Philippians 2:12-13 12Therefore, my beloved, as you have always obeyed, so now, not only as in my presence but much more in my absence, work out your own salvation with fear and trembling, 13for it is God who works in you, both to will and to work for his good pleasure.
"To proclaim the acceptable year of the Lord, and the day of vengeance of our God; to comfort all that mourn;" Isaiah 61:1,2.
************************************************************ "The Spirit of the Lord is upon me, because he hath annoited me to preach the gospel to the poor; he hath sent me to heal the brokenhearted, to preach deliverance to the captives, and recovering of sight to the blind, to set at liberty them that are bruised;"
"To preach the acceptable year of the Lord."
"And he closed the book, and he gave it again to the minister, and sat down. And the eyes of all them that were in the synagogue were fastened on him. And he began to say unto them, This day is this scripture fulfilled in your ears." Luke 4:18-21.

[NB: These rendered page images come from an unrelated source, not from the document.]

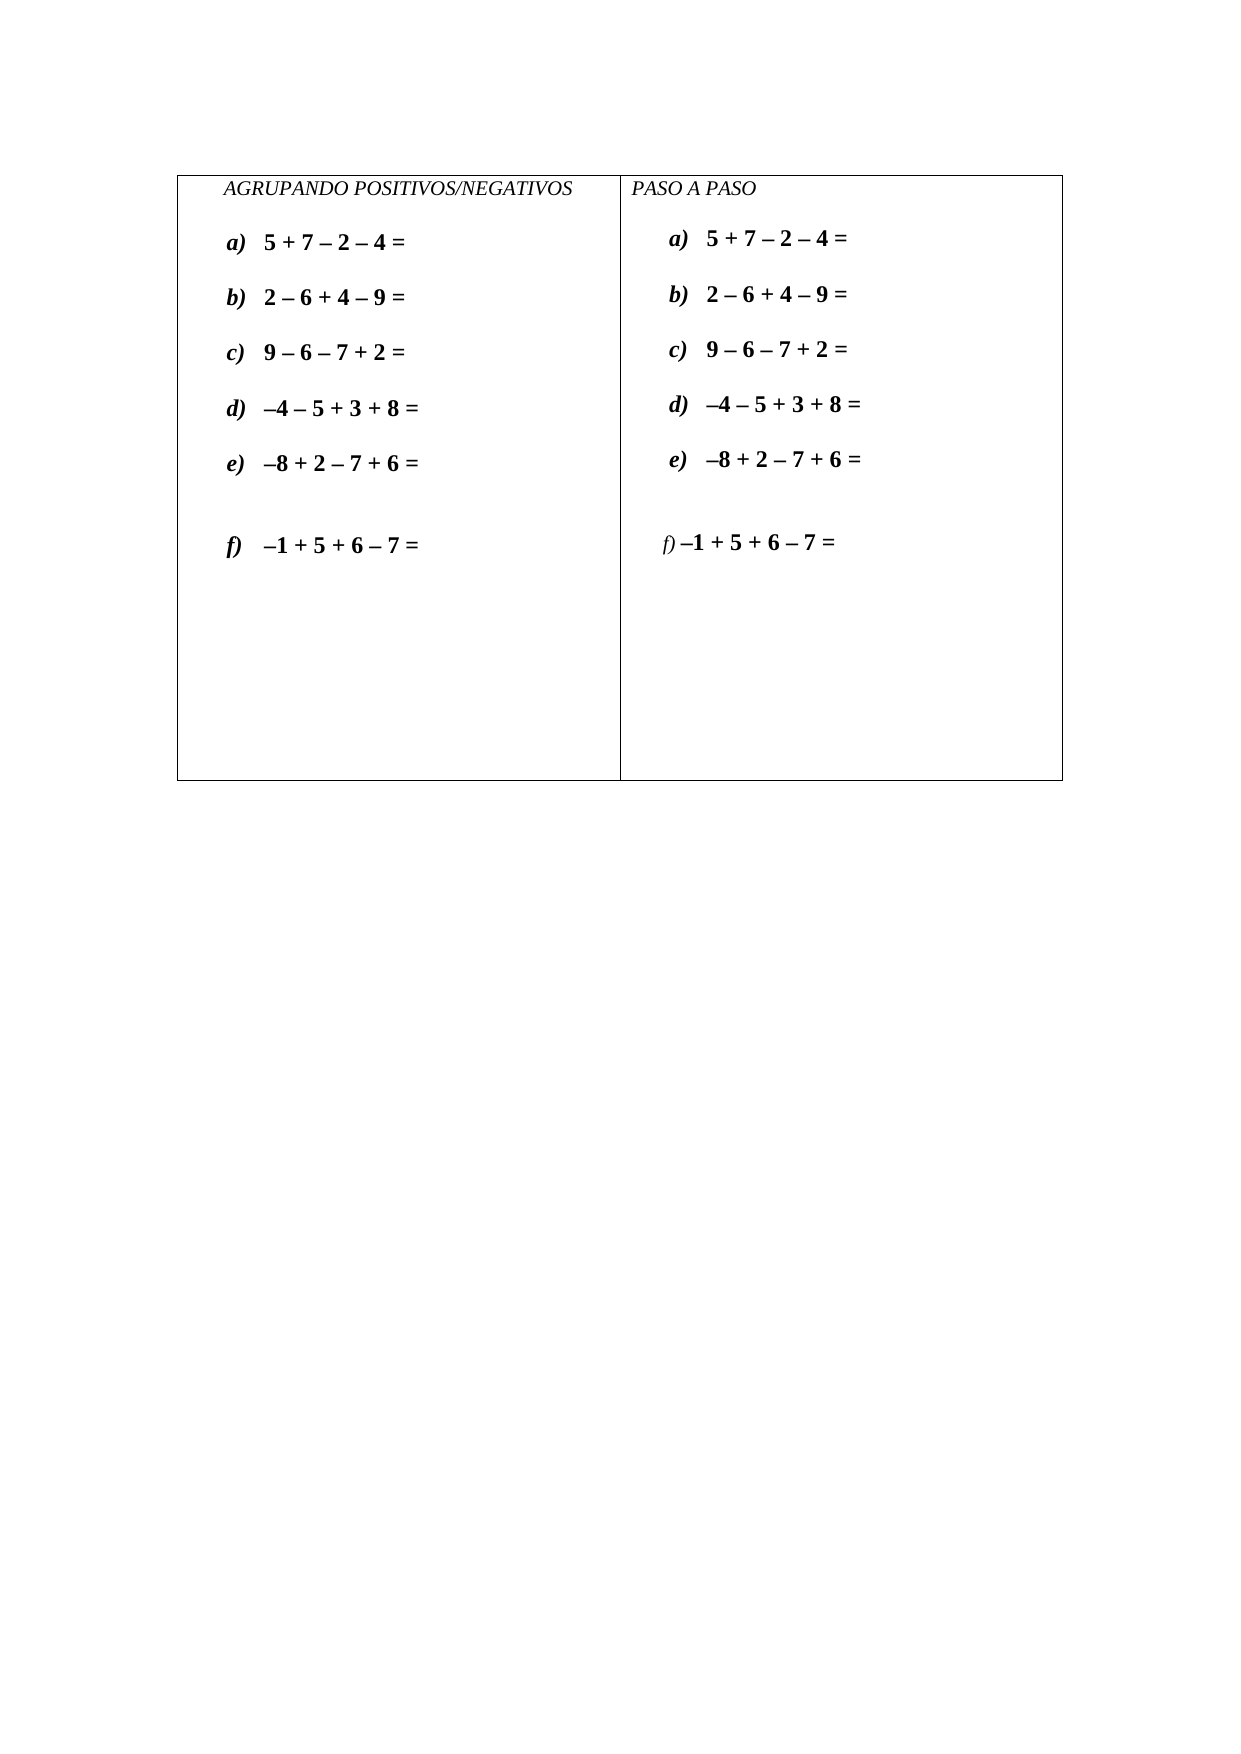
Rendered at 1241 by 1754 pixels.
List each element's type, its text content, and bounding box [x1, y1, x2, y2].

table_header PASO A PASO 5 + 7 – 2 – 4 = 2 – 6 + 4 – 9 = 9 – 6 – 7 + 2 = –4 – 5 + 3 + 8 = –8 + 2 – 7 + 6 = f) –1 + 5 + 6 – 7 = [621, 176, 1062, 780]
table_header AGRUPANDO POSITIVOS/NEGATIVOS 5 + 7 – 2 – 4 = 2 – 6 + 4 – 9 = 9 – 6 – 7 + 2 = –4 – 5 + 3 + 8 = –8 + 2 – 7 + 6 = –1 + 5 + 6 – 7 = [178, 176, 620, 780]
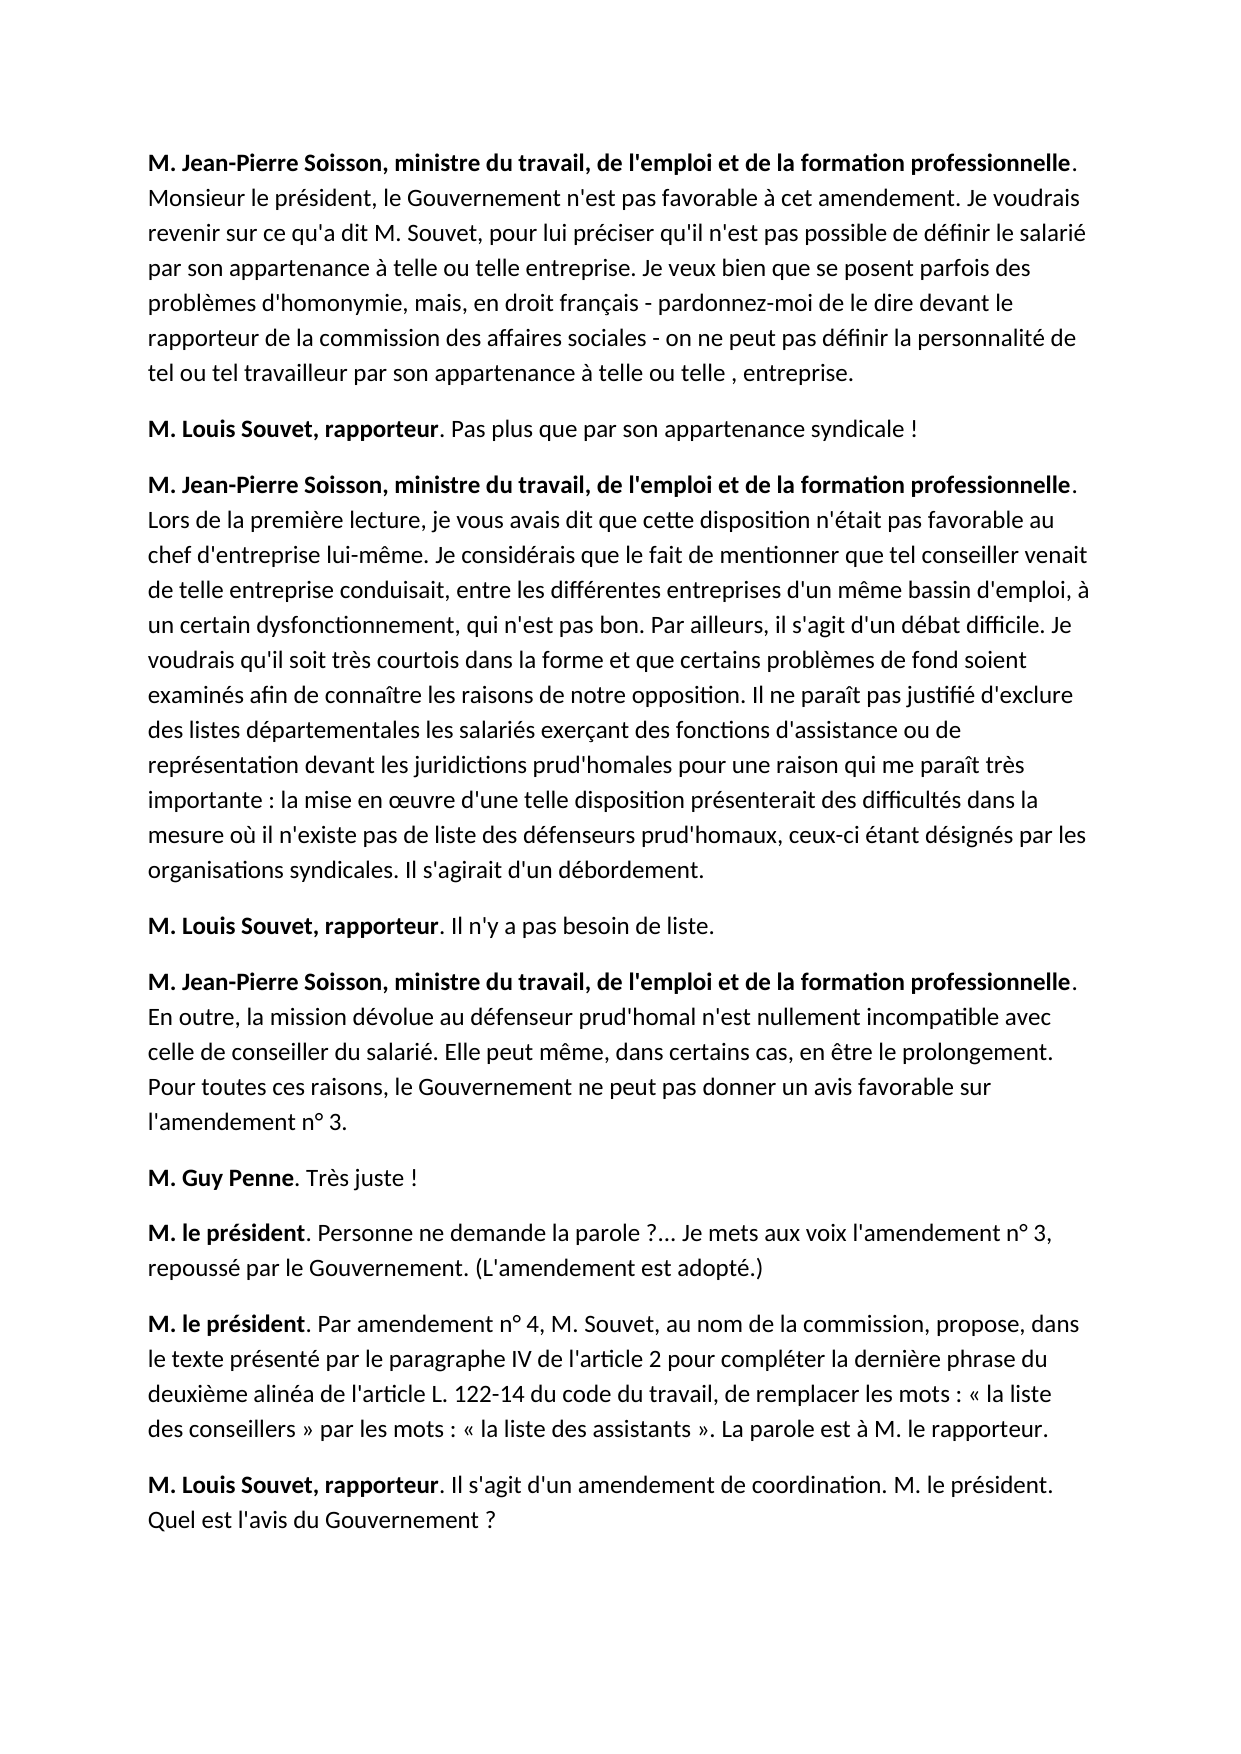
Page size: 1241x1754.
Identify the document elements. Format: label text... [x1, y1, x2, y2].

text M. Louis Souvet, rapporteur. Il s'agit d'un amendement de coordination. M. le président. Quel est l'avis du Gouvernement ? [148, 1469, 1093, 1535]
text M. Guy Penne. Très juste ! [148, 1162, 1093, 1192]
text M. Louis Souvet, rapporteur. Pas plus que par son appartenance syndicale ! [148, 413, 1093, 444]
text M. Louis Souvet, rapporteur. Il n'y a pas besoin de liste. [148, 910, 1093, 941]
text M. le président. Par amendement n° 4, M. Souvet, au nom de la commission, propose, dans le texte présenté par le paragraphe IV de l'article 2 pour compléter la dernière phrase du deuxième alinéa de l'article L. 122-14 du code du travail, de remplacer les mots : « la liste des conseillers » par les mots : « la liste des assistants ». La parole est à M. le rapporteur. [148, 1308, 1093, 1444]
text M. le président. Personne ne demande la parole ?... Je mets aux voix l'amendement n° 3, repoussé par le Gouvernement. (L'amendement est adopté.) [148, 1218, 1093, 1283]
text M. Jean-Pierre Soisson, ministre du travail, de l'emploi et de la formation professionnelle. En outre, la mission dévolue au défenseur prud'homal n'est nullement incompatible avec celle de conseiller du salarié. Elle peut même, dans certains cas, en être le prolongement. Pour toutes ces raisons, le Gouvernement ne peut pas donner un avis favorable sur l'amendement n° 3. [148, 966, 1093, 1136]
text M. Jean-Pierre Soisson, ministre du travail, de l'emploi et de la formation professionnelle. Lors de la première lecture, je vous avais dit que cette disposition n'était pas favorable au chef d'entreprise lui-même. Je considérais que le fait de mentionner que tel conseiller venait de telle entreprise conduisait, entre les différentes entreprises d'un même bassin d'emploi, à un certain dysfonctionnement, qui n'est pas bon. Par ailleurs, il s'agit d'un débat difficile. Je voudrais qu'il soit très courtois dans la forme et que certains problèmes de fond soient examinés afin de connaître les raisons de notre opposition. Il ne paraît pas justifié d'exclure des listes départementales les salariés exerçant des fonctions d'assistance ou de représentation devant les juridictions prud'homales pour une raison qui me paraît très importante : la mise en œuvre d'une telle disposition présenterait des difficultés dans la mesure où il n'existe pas de liste des défenseurs prud'homaux, ceux-ci étant désignés par les organisations syndicales. Il s'agirait d'un débordement. [148, 469, 1093, 885]
text M. Jean-Pierre Soisson, ministre du travail, de l'emploi et de la formation professionnelle. Monsieur le président, le Gouvernement n'est pas favorable à cet amendement. Je voudrais revenir sur ce qu'a dit M. Souvet, pour lui préciser qu'il n'est pas possible de définir le salarié par son appartenance à telle ou telle entreprise. Je veux bien que se posent parfois des problèmes d'homonymie, mais, en droit français - pardonnez-moi de le dire devant le rapporteur de la commission des affaires sociales - on ne peut pas définir la personnalité de tel ou tel travailleur par son appartenance à telle ou telle , entreprise. [148, 148, 1093, 388]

************************************************************ Why did Christ NOT finish the words of Isaiah? Why did He close the book halfway through the verse? What about "and the day of vengeance of our God; to comfort all that mourn;? That's why all eyes were fastened upon him. He did NOT finish the verse Isaiah had written. Did He just forget to read the rest of Is. 61:2? Or did He have a reason to stop mid-verse?
I believe that Catholics need to project a preconceived notion to make the deceit they have been under from the RCC palatable.
Where did that come from? A deflection perhaps? I never said wife. And denying that Catholics teach that she is the queen of heaven is laughable at best.
The laughable thing is the understanding of queen.
No. It is thought possible but not taught as truth. Strike two.<<
Youre denying that the CC teaches that Mary was bodily assumed into heaven?
I am denying that the Church teaches that Mary was assumed in living form into Heaven.
>>Define speaking, before I can answer that.<<
Do you not speak to Mary when you pray the rosary?
I pray to Mary and the saints, sure.
>>We only carry the symbols of Christianity.<<
LOL Better go look at the symbols used in Baal worship. All symbols used in the CC originated in paganism.
Such as the fish symbol? Pagan. The Cross originated in Chaldea. Pagan. Shall we continue?
You mean that Mary is not the wife of the Holy Spirit? I thought I read somewhere that He is her husband.
So when you pray your rosary how many more prayers go to Mary than to your Creator ?
What does one have to do with the other? You guys consider yourselves as pre saved no matter what. My prayers to Mary and the Saints enter into the discussion how?
Even more laughable is the understanding of the king who has been effectively reduced to being merely the prophet who preceded St. Paul. (another parallel with Islam).
Romans 3:23 For all have sinned, and come short of the glory of God;
Correct. We thank you for your example.
Oh goody. I thought that I AM was God. Perhaps in your universe, you are God, which is my opinion of the legacy of the Reformation. Thank you for the confirmation.
Which claim is really ironic coming from Catholics who object to how they claim non-Catholics make Scripture equal to Christ because they are both called the word of God.
Evidently you have not read the first chapter of John in depth. I believe that I have recommended it to you numerous times. Perhaps you might leave snippets of Paul and actually read the Gospels.
Fantastic. I'm surprised that you need God at all, given your omniscience.
Catholicism is backward in it's teachings - the result of not believing God's Word is The Final Authority. 'Man' before God leads to destruction.
If you read your post, you rely totally on man.